Monday, December 28, 2009

The Recruiting Season

This is the time of year when teachers in international schools have to decide whether to stay one more year/one more contract or say "I've had enough" and try to find another position in another school in another country. Today I have been reading a short blog post and reflecting on the different between hiring and recruiting. Seth Godin claims:

Hiring is what you do when you let the world know that you're accepting applications from people looking for a job.

Recruiting is the act of finding the very best person for a job and persuading them to stop doing what they're doing and come join you.

Recruiting raises the bar because it demands you have a job worth quitting for. The recruiter doesn't solve an urgent problem for the person being recruited, in fact, they create one. That person already has a job (hence no problem). The problem being created is that until they change over to your job, they'll be unhappy. That's a huge hurdle for a job to overcome.

Last week I was also listening to the Shifting Our Schools podcast (Episode 30) where Jeff Utecht and David Carpenter were discussing how to recruit to be an international educator. More and more teachers these days are choosing not to go to recruitment fairs and are approaching schools directly.
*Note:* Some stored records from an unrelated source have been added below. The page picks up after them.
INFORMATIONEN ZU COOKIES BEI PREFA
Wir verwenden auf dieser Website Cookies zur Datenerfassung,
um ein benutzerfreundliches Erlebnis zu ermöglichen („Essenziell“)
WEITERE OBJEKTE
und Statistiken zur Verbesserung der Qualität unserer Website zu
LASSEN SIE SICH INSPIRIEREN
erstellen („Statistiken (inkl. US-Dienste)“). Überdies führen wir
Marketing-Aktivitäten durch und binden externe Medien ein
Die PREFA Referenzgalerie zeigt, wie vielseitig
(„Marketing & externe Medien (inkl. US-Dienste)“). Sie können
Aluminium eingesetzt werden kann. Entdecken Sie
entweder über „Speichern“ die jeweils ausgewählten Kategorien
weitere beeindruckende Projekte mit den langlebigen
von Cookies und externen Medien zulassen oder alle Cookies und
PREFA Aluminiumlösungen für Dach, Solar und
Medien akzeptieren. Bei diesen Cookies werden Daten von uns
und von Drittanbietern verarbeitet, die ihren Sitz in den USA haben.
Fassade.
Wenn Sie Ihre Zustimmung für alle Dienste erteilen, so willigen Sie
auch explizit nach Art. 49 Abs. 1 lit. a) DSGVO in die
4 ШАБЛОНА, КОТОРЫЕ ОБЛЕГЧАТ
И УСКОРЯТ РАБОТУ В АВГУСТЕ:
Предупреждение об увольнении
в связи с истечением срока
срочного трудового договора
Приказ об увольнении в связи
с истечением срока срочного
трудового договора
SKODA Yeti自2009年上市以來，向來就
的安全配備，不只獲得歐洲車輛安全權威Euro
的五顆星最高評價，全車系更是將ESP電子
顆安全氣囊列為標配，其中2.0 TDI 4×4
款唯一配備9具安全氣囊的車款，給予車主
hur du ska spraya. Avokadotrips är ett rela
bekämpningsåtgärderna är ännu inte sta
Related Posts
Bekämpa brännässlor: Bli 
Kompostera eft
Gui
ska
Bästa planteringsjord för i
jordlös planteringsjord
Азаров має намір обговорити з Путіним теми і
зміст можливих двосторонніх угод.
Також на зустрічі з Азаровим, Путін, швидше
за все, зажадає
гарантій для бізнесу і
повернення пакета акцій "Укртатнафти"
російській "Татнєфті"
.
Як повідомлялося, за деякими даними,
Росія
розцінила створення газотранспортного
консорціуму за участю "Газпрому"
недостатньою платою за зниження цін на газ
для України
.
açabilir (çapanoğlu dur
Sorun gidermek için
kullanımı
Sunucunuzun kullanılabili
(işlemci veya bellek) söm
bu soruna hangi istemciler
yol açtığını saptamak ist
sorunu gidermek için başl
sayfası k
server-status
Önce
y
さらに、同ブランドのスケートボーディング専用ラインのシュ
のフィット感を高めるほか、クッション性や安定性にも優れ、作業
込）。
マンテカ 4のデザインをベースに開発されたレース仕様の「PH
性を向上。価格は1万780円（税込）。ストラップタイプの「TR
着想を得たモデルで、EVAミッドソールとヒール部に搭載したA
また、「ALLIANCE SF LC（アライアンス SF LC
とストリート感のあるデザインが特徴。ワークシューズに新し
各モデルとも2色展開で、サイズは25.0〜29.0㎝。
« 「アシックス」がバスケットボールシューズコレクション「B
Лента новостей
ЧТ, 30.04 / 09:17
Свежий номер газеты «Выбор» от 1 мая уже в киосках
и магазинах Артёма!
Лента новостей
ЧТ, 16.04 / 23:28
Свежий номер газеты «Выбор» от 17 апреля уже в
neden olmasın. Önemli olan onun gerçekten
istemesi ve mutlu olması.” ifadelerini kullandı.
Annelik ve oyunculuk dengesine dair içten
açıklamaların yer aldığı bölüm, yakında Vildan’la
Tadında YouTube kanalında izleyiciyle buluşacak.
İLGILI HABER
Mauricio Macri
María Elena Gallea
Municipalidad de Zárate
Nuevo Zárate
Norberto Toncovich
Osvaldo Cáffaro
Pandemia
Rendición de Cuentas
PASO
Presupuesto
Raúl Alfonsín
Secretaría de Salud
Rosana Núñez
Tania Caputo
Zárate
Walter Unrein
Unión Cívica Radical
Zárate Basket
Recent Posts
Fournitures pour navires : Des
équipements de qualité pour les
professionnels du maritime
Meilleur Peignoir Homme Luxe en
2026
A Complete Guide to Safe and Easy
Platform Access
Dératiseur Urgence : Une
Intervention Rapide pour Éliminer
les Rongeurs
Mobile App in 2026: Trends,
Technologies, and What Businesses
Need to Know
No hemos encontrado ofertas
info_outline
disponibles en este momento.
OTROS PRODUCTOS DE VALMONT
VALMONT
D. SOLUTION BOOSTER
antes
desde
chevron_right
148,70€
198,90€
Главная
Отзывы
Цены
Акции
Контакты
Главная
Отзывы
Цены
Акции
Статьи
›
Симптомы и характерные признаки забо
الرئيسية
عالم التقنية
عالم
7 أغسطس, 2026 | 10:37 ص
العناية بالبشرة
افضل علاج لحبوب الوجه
These teachers have done their homework, know the type of school they want to work in and where in the world they want to relocate.

In my 22 years as an international educator I have only been to one recruitment fair and to be honest it was not a pleasant experience. As David and Jeff discussed, I was a teacher with 2 dependent children and a dependent spouse and was sure to be the last one in line for any job. As it happened I did secure a good job at that recruitment fair, but that was probably because in addition to attending the job fair, I also made a DVD showing work I had done with my students, links to projects that the students had published and so on. There was not actually a job for me at the recruitment fair, but the school I ended up in was impressed by what I had done and decided to create a job for me.

When I decided to move back to Europe again I was determined not to go the job fair route again. This time I targetted only 7 schools that I was interested in and wrote directly to them giving the director a link to my website. When I received a response (which I did from all of them), I then sent a DVD with more information, including testimonials and videos. This approach was more successful than going to a job fair as I ended up with Skype interviews in November, well before any recruitment fairs took place. As I was the person in the driving seat I felt able to ask questions that perhaps put school administrators on the spot such as "Is it a problem to you that I have dependents?" This time I felt I was in control and I was discussing my achievements and my approach to teaching, rather than being at a recruitment fair where school leaders were already familiar with the fact that I had dependents and had already lined up teaching couples without children or singles who were also interested in the positions that were available at their schools. This time, too, I ended up in a position that was newly created for me, though I did have to work hard to persuade the Director that it was OK to hire someone that he had never met! Well, of course, I am an IT teacher so perhaps part of my role is to suggest how technology can make life easier and reduce costs.